Liverpool tagged WG pitcher Deanna Shackleton for three runs in the first inning and four runs in the second inning. Katie Yudin doubled, walked and drove in three of those runs, with Peyton Bellrose adding two RBIs. Gina Meyers and Jenna Wike also drove in runs.
Given all of that early support, Bellrose was cruising until the top of the fourth, when WG tried to fight its way back, scoring three runs, two of them driven home on Mallory Kovacs’ single.
Once Bellrose got out of that jam, though, she settled down and finished with eight strikeouts, only allowing four hits overall. Hours later, she and the rest of the Warriors found out that it would have to beat C-NS again if it wanted a sectional three-peat.
Due to a coin flip, the Warriors, despite its no. 4 state ranking, ended up as a no. 2 seed. Had it gained the top seed, Liverpool would have needed to beat C-NS for a third time this spring during Thursday’s AA quarterfinals.
Instead, the Warriors got the Syracuse City team in Thursday’s quarterfinals. Syracuse had played Class B foes in the OHSL Liberty division all season, and Liverpool proved too much for them, rolling to a 12-0 victory.
Bellrose only pitched three innings before Wike and Yudin worked the rest of the way. Combined, they threw a one-hitter with 13 strikeouts, a cause made easier because the Warriors built an 11-0 lead through three innings.
At the plate, Bellrose doubled, walked twice and drove in two runs. Erika Sadowski added two hits, two runs scored and two RBIs, with Yudin also getting two RBIs. Wike, Meyers and Joelle Nesci had one RBI apiece.
C-NS, meanwhile, would have an opportunity to upend the unlikely top seed, Central Square, but that only was made possible by surviving a harrowing opening-round match last Tuesday where it needed a big comeback to top no. 9 seed Auburn 5-4 in eight innings.

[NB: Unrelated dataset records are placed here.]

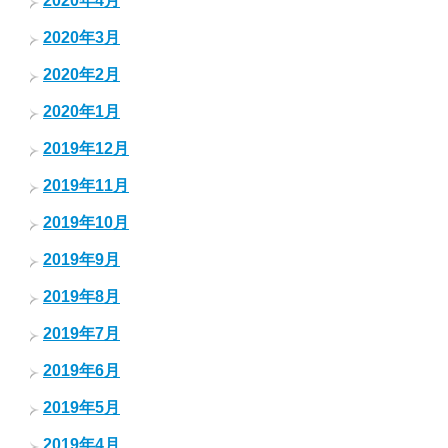
2020年4月
2020年3月
2020年2月
2020年1月
2019年12月
2019年11月
2019年10月
2019年9月
2019年8月
2019年7月
2019年6月
2019年5月
2019年4月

Auburn got to Corasaniti for two runs in each of the first two innings to establish a 4-1 lead as Breanna Hamilton earned a pair of RBIs. Corasaniti blanked the Maroons from there, only allowing three total hits while striking out six, but she needed help.
Just in time, C-NS provided it, scoring twice in the bottom of the sixth off Auburn pitcher Taylor Stearns thanks to Meghan Bocyck’s home run. Then, three outs from elimination, tying it in the bottom of the seventh on Jessica Callisto’s RBi single.
With all of the momentum, the Northstars got a runner in the 10th when Victoria Dunn singled, and Bonin’s triple allowed the winning run to sprint home. Bonin had already scored twice in the game, Callisto, Bocyck, Dunn and Shallcross got two hits apiece.
Perhaps steeled by what happened there, C-NS maintained that playoff magic at Central Square, making a late-game comeback and withstanding disappointment to pull out a 4-3, nine-inning decision over the Redhawks.
Central Square took a 1-0 first-inning lead, but over the next five innings Corasaniti kept it that way, waiting for her teammates to do something at the plate against Redhawks pitcher Abby House.
It finally happened in the top of the seventh, when C-NS struck for three runs, only to see Central Square stay alive with two runs in the bottom of the seventh. The drama stretched until the ninth, when the Northstars reclaimed the lead and then Corasaniti got the final outs.
Bonin and Brandi Feeney drove in all of the Northstars’ runs, combining for five of the team’s seven hits, and set up C-NS for more drama against B’ville – and more success, all of it leading to the most unlikely final between C-NS and Liverpool.